Lines to restate from the data below: from the one containing "vfov_deg: 23.9" to the one containing "focal_mm: 16", both included. Give them again exactly, and only them.

==*==

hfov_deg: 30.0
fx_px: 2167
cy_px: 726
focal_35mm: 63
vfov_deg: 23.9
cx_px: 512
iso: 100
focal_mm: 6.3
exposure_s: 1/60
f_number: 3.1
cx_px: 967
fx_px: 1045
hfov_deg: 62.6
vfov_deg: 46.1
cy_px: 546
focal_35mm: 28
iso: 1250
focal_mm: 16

==*==

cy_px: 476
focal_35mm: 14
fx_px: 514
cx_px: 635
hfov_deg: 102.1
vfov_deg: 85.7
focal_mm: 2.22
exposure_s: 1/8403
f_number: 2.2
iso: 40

==*==

> _RESPONSE BELOW_
vfov_deg: 23.9
cx_px: 512
iso: 100
focal_mm: 6.3
exposure_s: 1/60
f_number: 3.1
cx_px: 967
fx_px: 1045
hfov_deg: 62.6
vfov_deg: 46.1
cy_px: 546
focal_35mm: 28
iso: 1250
focal_mm: 16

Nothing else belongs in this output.